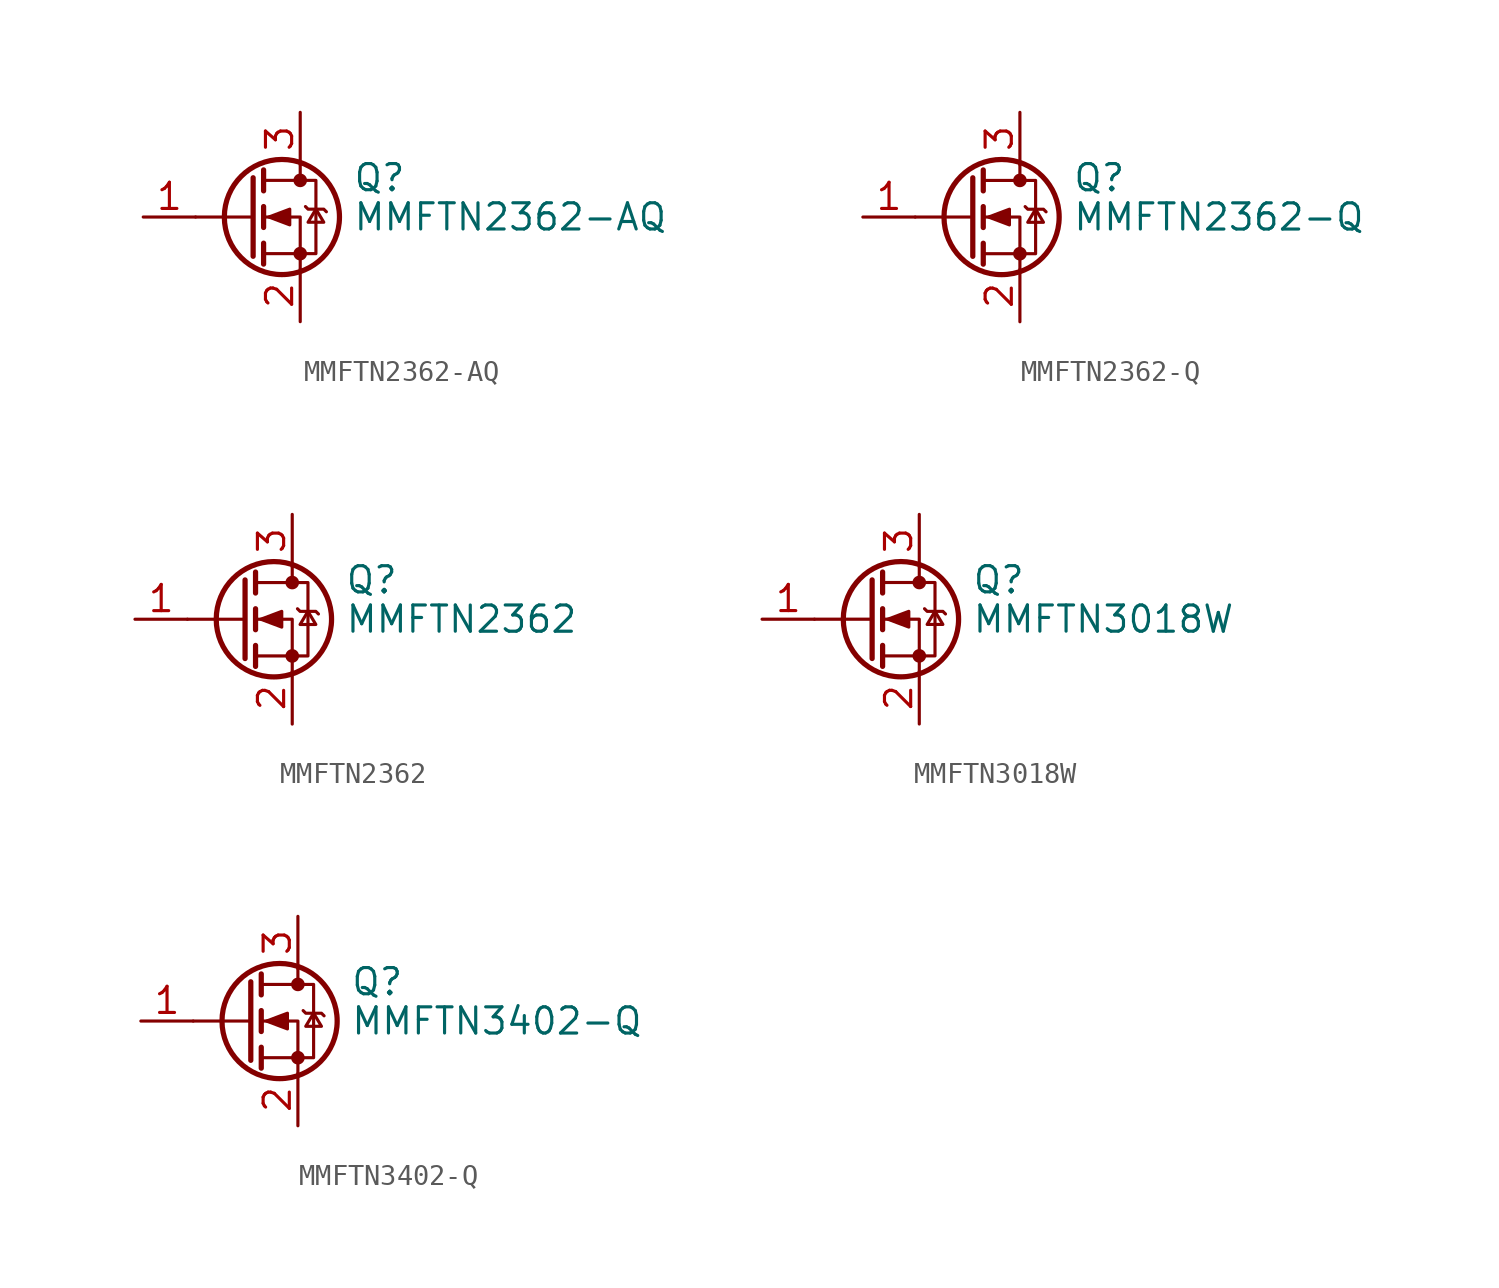
<source format=kicad_sym>
(kicad_symbol_lib
  (version 20241209)
  (generator "kicad_symbol_editor")
  (generator_version "9.0")
  (symbol "MMFTN2362-AQ"
    (pin_names
      (hide yes))
    (property "Reference" "Q"
      (at 5.08 1.905 0)
      (effects (font (size 1.27 1.27)) (justify left)))
    (property "Value" "MMFTN2362-AQ"
      (at 5.08 0 0)
      (effects (font (size 1.27 1.27)) (justify left)))
    (symbol "MMFTN2362-AQ_0_1"
      (polyline (pts (xy 0.254 1.905) (xy 0.254 -1.905)) (stroke (width 0.254) (type default)) (fill (type none)))
      (polyline (pts (xy 0.254 0) (xy -2.54 0)) (stroke (width 0) (type default)) (fill (type none)))
      (polyline (pts (xy 0.762 2.286) (xy 0.762 1.27)) (stroke (width 0.254) (type default)) (fill (type none)))
      (polyline (pts (xy 0.762 0.508) (xy 0.762 -0.508)) (stroke (width 0.254) (type default)) (fill (type none)))
      (polyline (pts (xy 0.762 -1.27) (xy 0.762 -2.286)) (stroke (width 0.254) (type default)) (fill (type none)))
      (polyline (pts (xy 0.762 -1.778) (xy 3.302 -1.778) (xy 3.302 1.778) (xy 0.762 1.778)) (stroke (width 0) (type default)) (fill (type none)))
      (polyline (pts (xy 1.016 0) (xy 2.032 0.381) (xy 2.032 -0.381) (xy 1.016 0)) (stroke (width 0) (type default)) (fill (type outline)))
      (circle (center 1.651 0) (radius 2.794) (stroke (width 0.254) (type default)) (fill (type none)))
      (polyline (pts (xy 2.54 2.54) (xy 2.54 1.778)) (stroke (width 0) (type default)) (fill (type none)))
      (circle (center 2.54 1.778) (radius 0.254) (stroke (width 0) (type default)) (fill (type outline)))
      (circle (center 2.54 -1.778) (radius 0.254) (stroke (width 0) (type default)) (fill (type outline)))
      (polyline (pts (xy 2.54 -2.54) (xy 2.54 0) (xy 0.762 0)) (stroke (width 0) (type default)) (fill (type none)))
      (polyline (pts (xy 2.794 0.508) (xy 2.921 0.381) (xy 3.683 0.381) (xy 3.81 0.254)) (stroke (width 0) (type default)) (fill (type none)))
      (polyline (pts (xy 3.302 0.381) (xy 2.921 -0.254) (xy 3.683 -0.254) (xy 3.302 0.381)) (stroke (width 0) (type default)) (fill (type none))))
    (symbol "MMFTN2362-AQ_1_1"
      (pin input line (at -5.08 0 0) (length 2.54) (name "G" (effects (font (size 1.27 1.27)))) (number "1" (effects (font (size 1.27 1.27)))))
      (pin passive line (at 2.54 5.08 270) (length 2.54) (name "D" (effects (font (size 1.27 1.27)))) (number "3" (effects (font (size 1.27 1.27)))))
      (pin passive line (at 2.54 -5.08 90) (length 2.54) (name "S" (effects (font (size 1.27 1.27)))) (number "2" (effects (font (size 1.27 1.27)))))))
  (symbol "MMFTN2362-Q"
    (pin_names
      (hide yes))
    (property "Reference" "Q"
      (at 5.08 1.905 0)
      (effects (font (size 1.27 1.27)) (justify left)))
    (property "Value" "MMFTN2362-Q"
      (at 5.08 0 0)
      (effects (font (size 1.27 1.27)) (justify left)))
    (symbol "MMFTN2362-Q_0_1"
      (polyline (pts (xy 0.254 1.905) (xy 0.254 -1.905)) (stroke (width 0.254) (type default)) (fill (type none)))
      (polyline (pts (xy 0.254 0) (xy -2.54 0)) (stroke (width 0) (type default)) (fill (type none)))
      (polyline (pts (xy 0.762 2.286) (xy 0.762 1.27)) (stroke (width 0.254) (type default)) (fill (type none)))
      (polyline (pts (xy 0.762 0.508) (xy 0.762 -0.508)) (stroke (width 0.254) (type default)) (fill (type none)))
      (polyline (pts (xy 0.762 -1.27) (xy 0.762 -2.286)) (stroke (width 0.254) (type default)) (fill (type none)))
      (polyline (pts (xy 0.762 -1.778) (xy 3.302 -1.778) (xy 3.302 1.778) (xy 0.762 1.778)) (stroke (width 0) (type default)) (fill (type none)))
      (polyline (pts (xy 1.016 0) (xy 2.032 0.381) (xy 2.032 -0.381) (xy 1.016 0)) (stroke (width 0) (type default)) (fill (type outline)))
      (circle (center 1.651 0) (radius 2.794) (stroke (width 0.254) (type default)) (fill (type none)))
      (polyline (pts (xy 2.54 2.54) (xy 2.54 1.778)) (stroke (width 0) (type default)) (fill (type none)))
      (circle (center 2.54 1.778) (radius 0.254) (stroke (width 0) (type default)) (fill (type outline)))
      (circle (center 2.54 -1.778) (radius 0.254) (stroke (width 0) (type default)) (fill (type outline)))
      (polyline (pts (xy 2.54 -2.54) (xy 2.54 0) (xy 0.762 0)) (stroke (width 0) (type default)) (fill (type none)))
      (polyline (pts (xy 2.794 0.508) (xy 2.921 0.381) (xy 3.683 0.381) (xy 3.81 0.254)) (stroke (width 0) (type default)) (fill (type none)))
      (polyline (pts (xy 3.302 0.381) (xy 2.921 -0.254) (xy 3.683 -0.254) (xy 3.302 0.381)) (stroke (width 0) (type default)) (fill (type none))))
    (symbol "MMFTN2362-Q_1_1"
      (pin input line (at -5.08 0 0) (length 2.54) (name "G" (effects (font (size 1.27 1.27)))) (number "1" (effects (font (size 1.27 1.27)))))
      (pin passive line (at 2.54 5.08 270) (length 2.54) (name "D" (effects (font (size 1.27 1.27)))) (number "3" (effects (font (size 1.27 1.27)))))
      (pin passive line (at 2.54 -5.08 90) (length 2.54) (name "S" (effects (font (size 1.27 1.27)))) (number "2" (effects (font (size 1.27 1.27)))))))
  (symbol "MMFTN2362"
    (pin_names
      (hide yes))
    (property "Reference" "Q"
      (at 5.08 1.905 0)
      (effects (font (size 1.27 1.27)) (justify left)))
    (property "Value" "MMFTN2362"
      (at 5.08 0 0)
      (effects (font (size 1.27 1.27)) (justify left)))
    (symbol "MMFTN2362_0_1"
      (polyline (pts (xy 0.254 1.905) (xy 0.254 -1.905)) (stroke (width 0.254) (type default)) (fill (type none)))
      (polyline (pts (xy 0.254 0) (xy -2.54 0)) (stroke (width 0) (type default)) (fill (type none)))
      (polyline (pts (xy 0.762 2.286) (xy 0.762 1.27)) (stroke (width 0.254) (type default)) (fill (type none)))
      (polyline (pts (xy 0.762 0.508) (xy 0.762 -0.508)) (stroke (width 0.254) (type default)) (fill (type none)))
      (polyline (pts (xy 0.762 -1.27) (xy 0.762 -2.286)) (stroke (width 0.254) (type default)) (fill (type none)))
      (polyline (pts (xy 0.762 -1.778) (xy 3.302 -1.778) (xy 3.302 1.778) (xy 0.762 1.778)) (stroke (width 0) (type default)) (fill (type none)))
      (polyline (pts (xy 1.016 0) (xy 2.032 0.381) (xy 2.032 -0.381) (xy 1.016 0)) (stroke (width 0) (type default)) (fill (type outline)))
      (circle (center 1.651 0) (radius 2.794) (stroke (width 0.254) (type default)) (fill (type none)))
      (polyline (pts (xy 2.54 2.54) (xy 2.54 1.778)) (stroke (width 0) (type default)) (fill (type none)))
      (circle (center 2.54 1.778) (radius 0.254) (stroke (width 0) (type default)) (fill (type outline)))
      (circle (center 2.54 -1.778) (radius 0.254) (stroke (width 0) (type default)) (fill (type outline)))
      (polyline (pts (xy 2.54 -2.54) (xy 2.54 0) (xy 0.762 0)) (stroke (width 0) (type default)) (fill (type none)))
      (polyline (pts (xy 2.794 0.508) (xy 2.921 0.381) (xy 3.683 0.381) (xy 3.81 0.254)) (stroke (width 0) (type default)) (fill (type none)))
      (polyline (pts (xy 3.302 0.381) (xy 2.921 -0.254) (xy 3.683 -0.254) (xy 3.302 0.381)) (stroke (width 0) (type default)) (fill (type none))))
    (symbol "MMFTN2362_1_1"
      (pin input line (at -5.08 0 0) (length 2.54) (name "G" (effects (font (size 1.27 1.27)))) (number "1" (effects (font (size 1.27 1.27)))))
      (pin passive line (at 2.54 5.08 270) (length 2.54) (name "D" (effects (font (size 1.27 1.27)))) (number "3" (effects (font (size 1.27 1.27)))))
      (pin passive line (at 2.54 -5.08 90) (length 2.54) (name "S" (effects (font (size 1.27 1.27)))) (number "2" (effects (font (size 1.27 1.27)))))))
  (symbol "MMFTN3018W"
    (pin_names
      (hide yes))
    (property "Reference" "Q"
      (at 5.08 1.905 0)
      (effects (font (size 1.27 1.27)) (justify left)))
    (property "Value" "MMFTN3018W"
      (at 5.08 0 0)
      (effects (font (size 1.27 1.27)) (justify left)))
    (symbol "MMFTN3018W_0_1"
      (polyline (pts (xy 0.254 1.905) (xy 0.254 -1.905)) (stroke (width 0.254) (type default)) (fill (type none)))
      (polyline (pts (xy 0.254 0) (xy -2.54 0)) (stroke (width 0) (type default)) (fill (type none)))
      (polyline (pts (xy 0.762 2.286) (xy 0.762 1.27)) (stroke (width 0.254) (type default)) (fill (type none)))
      (polyline (pts (xy 0.762 0.508) (xy 0.762 -0.508)) (stroke (width 0.254) (type default)) (fill (type none)))
      (polyline (pts (xy 0.762 -1.27) (xy 0.762 -2.286)) (stroke (width 0.254) (type default)) (fill (type none)))
      (polyline (pts (xy 0.762 -1.778) (xy 3.302 -1.778) (xy 3.302 1.778) (xy 0.762 1.778)) (stroke (width 0) (type default)) (fill (type none)))
      (polyline (pts (xy 1.016 0) (xy 2.032 0.381) (xy 2.032 -0.381) (xy 1.016 0)) (stroke (width 0) (type default)) (fill (type outline)))
      (circle (center 1.651 0) (radius 2.794) (stroke (width 0.254) (type default)) (fill (type none)))
      (polyline (pts (xy 2.54 2.54) (xy 2.54 1.778)) (stroke (width 0) (type default)) (fill (type none)))
      (circle (center 2.54 1.778) (radius 0.254) (stroke (width 0) (type default)) (fill (type outline)))
      (circle (center 2.54 -1.778) (radius 0.254) (stroke (width 0) (type default)) (fill (type outline)))
      (polyline (pts (xy 2.54 -2.54) (xy 2.54 0) (xy 0.762 0)) (stroke (width 0) (type default)) (fill (type none)))
      (polyline (pts (xy 2.794 0.508) (xy 2.921 0.381) (xy 3.683 0.381) (xy 3.81 0.254)) (stroke (width 0) (type default)) (fill (type none)))
      (polyline (pts (xy 3.302 0.381) (xy 2.921 -0.254) (xy 3.683 -0.254) (xy 3.302 0.381)) (stroke (width 0) (type default)) (fill (type none))))
    (symbol "MMFTN3018W_1_1"
      (pin input line (at -5.08 0 0) (length 2.54) (name "G" (effects (font (size 1.27 1.27)))) (number "1" (effects (font (size 1.27 1.27)))))
      (pin passive line (at 2.54 5.08 270) (length 2.54) (name "D" (effects (font (size 1.27 1.27)))) (number "3" (effects (font (size 1.27 1.27)))))
      (pin passive line (at 2.54 -5.08 90) (length 2.54) (name "S" (effects (font (size 1.27 1.27)))) (number "2" (effects (font (size 1.27 1.27)))))))
  (symbol "MMFTN3402-Q"
    (pin_names
      (hide yes))
    (property "Reference" "Q"
      (at 5.08 1.905 0)
      (effects (font (size 1.27 1.27)) (justify left)))
    (property "Value" "MMFTN3402-Q"
      (at 5.08 0 0)
      (effects (font (size 1.27 1.27)) (justify left)))
    (symbol "MMFTN3402-Q_0_1"
      (polyline (pts (xy 0.254 1.905) (xy 0.254 -1.905)) (stroke (width 0.254) (type default)) (fill (type none)))
      (polyline (pts (xy 0.254 0) (xy -2.54 0)) (stroke (width 0) (type default)) (fill (type none)))
      (polyline (pts (xy 0.762 2.286) (xy 0.762 1.27)) (stroke (width 0.254) (type default)) (fill (type none)))
      (polyline (pts (xy 0.762 0.508) (xy 0.762 -0.508)) (stroke (width 0.254) (type default)) (fill (type none)))
      (polyline (pts (xy 0.762 -1.27) (xy 0.762 -2.286)) (stroke (width 0.254) (type default)) (fill (type none)))
      (polyline (pts (xy 0.762 -1.778) (xy 3.302 -1.778) (xy 3.302 1.778) (xy 0.762 1.778)) (stroke (width 0) (type default)) (fill (type none)))
      (polyline (pts (xy 1.016 0) (xy 2.032 0.381) (xy 2.032 -0.381) (xy 1.016 0)) (stroke (width 0) (type default)) (fill (type outline)))
      (circle (center 1.651 0) (radius 2.794) (stroke (width 0.254) (type default)) (fill (type none)))
      (polyline (pts (xy 2.54 2.54) (xy 2.54 1.778)) (stroke (width 0) (type default)) (fill (type none)))
      (circle (center 2.54 1.778) (radius 0.254) (stroke (width 0) (type default)) (fill (type outline)))
      (circle (center 2.54 -1.778) (radius 0.254) (stroke (width 0) (type default)) (fill (type outline)))
      (polyline (pts (xy 2.54 -2.54) (xy 2.54 0) (xy 0.762 0)) (stroke (width 0) (type default)) (fill (type none)))
      (polyline (pts (xy 2.794 0.508) (xy 2.921 0.381) (xy 3.683 0.381) (xy 3.81 0.254)) (stroke (width 0) (type default)) (fill (type none)))
      (polyline (pts (xy 3.302 0.381) (xy 2.921 -0.254) (xy 3.683 -0.254) (xy 3.302 0.381)) (stroke (width 0) (type default)) (fill (type none))))
    (symbol "MMFTN3402-Q_1_1"
      (pin input line (at -5.08 0 0) (length 2.54) (name "G" (effects (font (size 1.27 1.27)))) (number "1" (effects (font (size 1.27 1.27)))))
      (pin passive line (at 2.54 5.08 270) (length 2.54) (name "D" (effects (font (size 1.27 1.27)))) (number "3" (effects (font (size 1.27 1.27)))))
      (pin passive line (at 2.54 -5.08 90) (length 2.54) (name "S" (effects (font (size 1.27 1.27)))) (number "2" (effects (font (size 1.27 1.27))))))))
</source>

> What to do: Every line with the string "Value" in the material should be returned.

> Result of the task:
    (property "Value" "MMFTN2362-AQ"
    (property "Value" "MMFTN2362-Q"
    (property "Value" "MMFTN2362"
    (property "Value" "MMFTN3018W"
    (property "Value" "MMFTN3402-Q"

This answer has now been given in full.